Il terremoto, come qualsiasi altro evento naturale potente e drammatico, repentino e violento, porta a riflettere sulla fragilità dell’uomo: «L’uomo non è che una canna, la più fragile di tutta la natura, ma è una canna pensante. Non occorre che l’universo intero si armi per annientarlo: un vapore, una goccia d’acqua è sufficiente per ucciderlo.
Ma quando l’universo lo schiacciasse, l’uomo sarebbe anche allora più nobile di ciò che lo uccide, perché egli sa di morire e il vantaggio che l’universo ha su di lui. L’universo non ne sa nulla» (Blaise Pascal).

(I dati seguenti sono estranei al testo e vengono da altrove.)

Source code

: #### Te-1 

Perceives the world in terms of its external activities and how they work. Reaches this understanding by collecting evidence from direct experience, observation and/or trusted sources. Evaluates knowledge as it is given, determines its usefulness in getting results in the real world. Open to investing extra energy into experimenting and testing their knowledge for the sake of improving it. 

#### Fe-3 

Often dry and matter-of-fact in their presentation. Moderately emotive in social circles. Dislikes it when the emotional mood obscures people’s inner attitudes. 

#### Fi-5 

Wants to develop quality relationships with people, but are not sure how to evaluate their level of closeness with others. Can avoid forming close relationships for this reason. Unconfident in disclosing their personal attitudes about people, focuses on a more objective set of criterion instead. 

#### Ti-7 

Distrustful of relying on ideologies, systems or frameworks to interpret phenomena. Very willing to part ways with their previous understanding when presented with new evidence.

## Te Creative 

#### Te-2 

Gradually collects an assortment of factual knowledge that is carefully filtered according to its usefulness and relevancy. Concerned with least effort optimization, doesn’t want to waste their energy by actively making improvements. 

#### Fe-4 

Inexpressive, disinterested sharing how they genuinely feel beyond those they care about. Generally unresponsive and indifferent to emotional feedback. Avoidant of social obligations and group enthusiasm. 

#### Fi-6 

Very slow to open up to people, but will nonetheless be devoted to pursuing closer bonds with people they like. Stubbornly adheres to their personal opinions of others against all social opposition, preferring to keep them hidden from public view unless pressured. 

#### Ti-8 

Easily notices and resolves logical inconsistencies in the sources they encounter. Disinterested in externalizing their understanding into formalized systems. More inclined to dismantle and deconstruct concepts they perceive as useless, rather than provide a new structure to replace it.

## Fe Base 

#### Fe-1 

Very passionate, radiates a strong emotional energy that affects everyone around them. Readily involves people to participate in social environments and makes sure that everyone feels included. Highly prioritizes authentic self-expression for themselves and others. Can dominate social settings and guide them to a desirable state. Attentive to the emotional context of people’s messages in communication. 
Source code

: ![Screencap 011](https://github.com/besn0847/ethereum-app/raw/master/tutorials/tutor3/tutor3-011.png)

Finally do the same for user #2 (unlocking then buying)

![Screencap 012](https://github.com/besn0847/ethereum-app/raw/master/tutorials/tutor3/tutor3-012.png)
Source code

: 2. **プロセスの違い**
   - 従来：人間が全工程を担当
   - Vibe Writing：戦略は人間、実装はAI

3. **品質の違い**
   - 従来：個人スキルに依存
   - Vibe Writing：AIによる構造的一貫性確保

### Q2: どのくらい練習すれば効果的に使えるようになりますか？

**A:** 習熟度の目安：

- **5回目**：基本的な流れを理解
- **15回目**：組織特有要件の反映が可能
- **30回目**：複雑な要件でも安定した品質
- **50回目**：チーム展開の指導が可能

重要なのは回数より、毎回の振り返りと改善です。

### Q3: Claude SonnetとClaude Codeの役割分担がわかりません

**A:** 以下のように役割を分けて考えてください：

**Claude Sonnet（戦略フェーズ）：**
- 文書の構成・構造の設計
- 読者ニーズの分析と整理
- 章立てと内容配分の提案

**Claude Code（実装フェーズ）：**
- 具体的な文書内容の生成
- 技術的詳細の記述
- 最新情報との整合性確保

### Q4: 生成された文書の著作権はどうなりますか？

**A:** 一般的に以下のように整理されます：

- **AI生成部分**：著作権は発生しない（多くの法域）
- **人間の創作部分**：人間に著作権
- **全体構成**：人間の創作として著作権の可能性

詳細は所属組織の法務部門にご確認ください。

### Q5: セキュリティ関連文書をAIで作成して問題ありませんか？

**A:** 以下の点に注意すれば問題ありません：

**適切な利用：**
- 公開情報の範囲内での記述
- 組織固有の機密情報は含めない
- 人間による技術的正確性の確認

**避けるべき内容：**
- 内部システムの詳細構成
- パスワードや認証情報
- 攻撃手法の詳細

Secondo il pensiero moderno e gli slogan contemporanei, la fragilità si presenta come esperienza inutile e antiquata, immatura e malata, estranea allo spirito del tempo moderno fondato piuttosto sull’efficienza, sulla produttività e sull’apparenza. Meglio nasconderla, la fragilità, magari con la prepotenza e la violenza, con quell’atteggiamento un po’ da sbruffoni. Eppure tutti noi avvertiamo questo sentimento (non si tratta di una semplice emozione), anzi quanto più si tenta di negarlo tanto maggiore è il suo silenzioso e profondo richiamo.
Nascosti nella fragilità, che non va confusa con una forma di debolezza, si adombrano valori di sensibilità e di delicatezza, di gentilezza e di dignità, di comunione con il destino di sofferenza di chi sta male. Anche un’attenta psicologia, quando sia psicologia umana e gentile, psicologia dell’interiorità, non può considerare la fragilità come sintomo di un disturbo, ma come una forma di vita donatrice di senso.
Fragile è una cosa (una situazione) che si può rompere, e fragile è un equilibrio esistenziale che si può frantumare; fragili sono una casa o un paese che cadono sotto le scosse del terremoto, fragili sono le relazioni vitali interrotte dagli eventi della vita. In questo mondo nulla sembra essere forte, duraturo, eterno.
Anche i sentimenti e i valori sono fragili: se non li coltiviamo vanno in frantumi, ma rompendosi spaccano l’uomo e spesso frammentano il loro stesso distruttore, ovvero la persona che non li ha coltivati o li ha distrutti.
Sono fragili la tristezza e la timidezza, la mitezza e la speranza, la gioia e la tenerezza, la nostalgia e le lacrime che, se non fossero fragili, perderebbero il loro fulgore e la loro significazione umana. I sentimenti buoni sono fragili perché si saccheggiano facilmente, non resistono all’avanzata dei ghiacciai della noncuranza e dell’indifferenza.
Gesù stesso è stato una persona fragile, ma non per questo senza coraggio e mancante di forza; anzi è la sua fragilità di uomo-Dio ferito e vulnerabile che commuove il nostro cuore e permette di confidarsi con lui.
Recuperare il significato della fragilità, la sua complessità, le sue metamorfosi, e riconoscerne le tracce negli altri è un servizio al quale siamo tutti chiamati.
Nel Vangelo di questa domenica si mostra la corsa per prendere i primi posti, “cosa” vecchia come il mondo e che accade anche nelle nostre comunità, vestita con il desiderio di primeggiare e di avere un “posto”, che oscura il servizio autentico.
Scoprirsi e riconoscersi fragili non sempre è segnale di sola debolezza e motivo di paura, ma può aiutarci a trovare il nostro posto: l’ultimo posto, quello dell’ascolto, della disponibilità totale, del servizio senza condizioni.